Twenty-eight patients with ST-segment elevation myocardial infarction (STEMI) were included. The blood was collected on the 1(st) day of myocardial infarction, after 4-6 days, and after 6 months. Control group comprised 14 patients with stable coronary artery disease, without history of myocardial infarction. Gene expression analysis was performed with Affymetrix Human Gene 1.0 ST microarrays and GCS3000 TG system. Lists of genes showing altered expression levels (fold change >1.5, p<0.05) were submitted to Ingenuity Pathway Analysis. Gene lists from each group were examined for canonical pathways and molecular and cellular functions. Comparing acute phase of MI with the same patients after 6 months (stable phase) and with control group we found 24 genes with changed expression. In canonical analysis three pathways were highlighted: signaling of PPAR (peroxisome proliferator-activated receptor), IL-10 and IL-6 (interleukin 10 and 6).

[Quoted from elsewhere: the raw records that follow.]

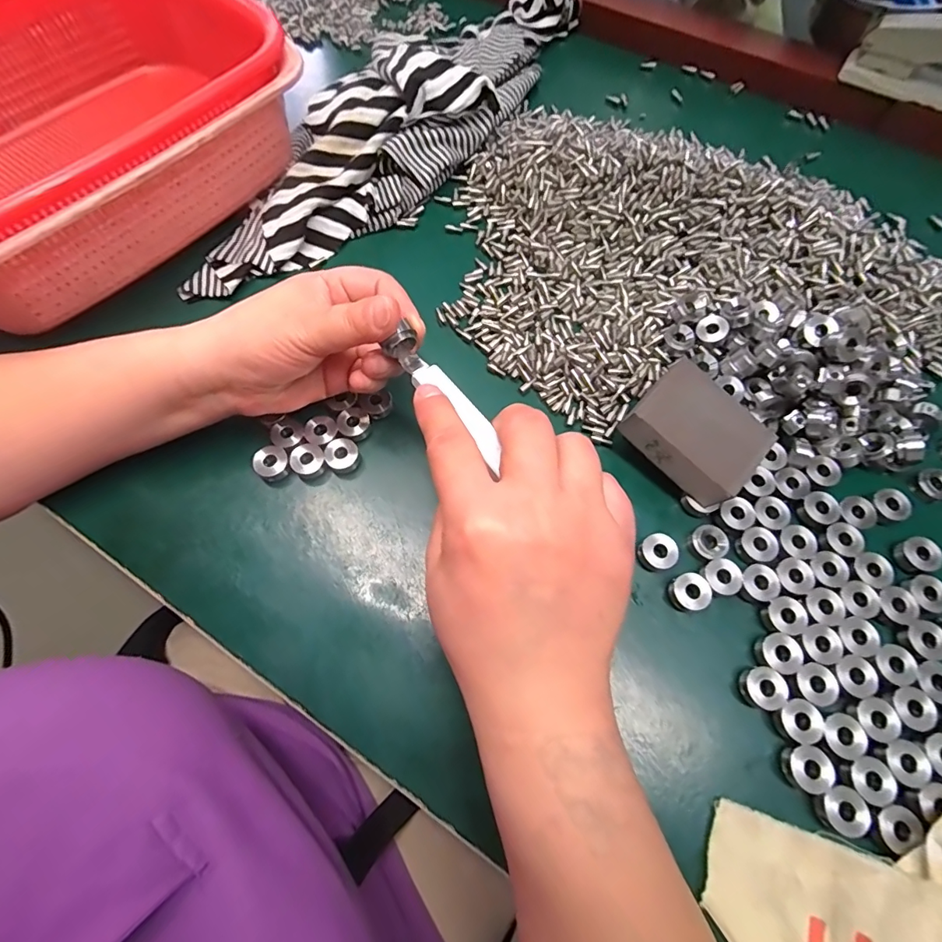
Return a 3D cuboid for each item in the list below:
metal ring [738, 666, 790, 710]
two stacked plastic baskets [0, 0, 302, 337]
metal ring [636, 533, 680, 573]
[{"bbox_3d":[0.147,0.108,0.237,0.018,0.016,0.019,0,69,-1],"label":"metal ring"},{"bbox_3d":[-0.278,-0.229,0.324,0.220,0.078,0.281,37,73,13],"label":"two stacked plastic baskets"},{"bbox_3d":[0.104,0.046,0.265,0.018,0.018,0.019,0,69,-1],"label":"metal ring"}]

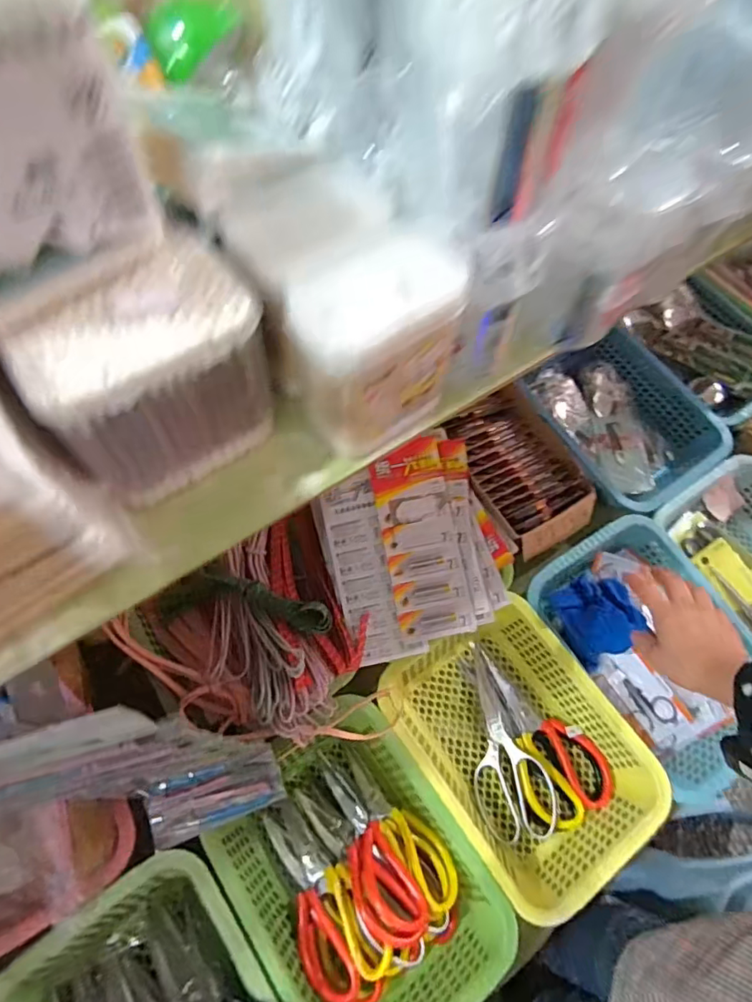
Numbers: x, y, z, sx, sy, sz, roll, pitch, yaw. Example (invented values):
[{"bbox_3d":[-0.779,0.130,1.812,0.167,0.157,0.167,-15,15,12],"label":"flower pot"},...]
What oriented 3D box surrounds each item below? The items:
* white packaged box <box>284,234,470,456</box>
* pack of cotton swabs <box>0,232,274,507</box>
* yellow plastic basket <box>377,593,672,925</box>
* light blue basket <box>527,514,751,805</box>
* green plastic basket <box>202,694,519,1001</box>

In the acute phase of STEMI, dozens of genes from several pathways linked with lipid/glucose metabolism, platelet function and atherosclerotic plaque stability show altered expression. Up-regulation of SOCS3 and FAM20 genes in the first days of myocardial infarction is observed in the vast majority of patients.
尽管在诊断和治疗方面取得了重大进展,但急性心肌梗死(MI)仍是普通人群死亡的主要原因。通过研究基因表达获得的对心肌梗死病理生理学的新认识,应该有助于发现 MI 的新型生物标志物,并提出新的治疗策略。我们的研究目的是确定急性心肌梗死患者白细胞中的基因表达模式。
纳入 28 例 ST 段抬高型心肌梗死(STEMI)患者。在心肌梗死的第 1 天、第 4-6 天和第 6 个月采集血液。对照组包括 14 例稳定型冠心病患者,无心肌梗死病史。使用 Affymetrix Human Gene 1.0 ST 微阵列和 GCS3000 TG 系统进行基因表达分析。将表达水平改变(倍数变化>1.5,p<0.05)的基因列表提交给 Ingenuity Pathway Analysis。检查每组的基因列表,以确定经典途径和分子及细胞功能。将急性心肌梗死的急性期与同一患者的 6 个月后的稳定期(稳定期)和对照组进行比较,发现 24 个基因表达发生变化。在经典分析中,有 3 条途径被突出显示:PPAR(过氧化物酶体增殖物激活受体)、IL-10 和 IL-6(白细胞介素 10 和 6)的信号传导。
在 STEMI 的急性期,与脂质/葡萄糖代谢、血小板功能和动脉粥样硬化斑块稳定性相关的多个途径的数十个基因表现出改变的表达。在心肌梗死后的最初几天,绝大多数患者观察到 SOCS3 和 FAM20 基因的上调。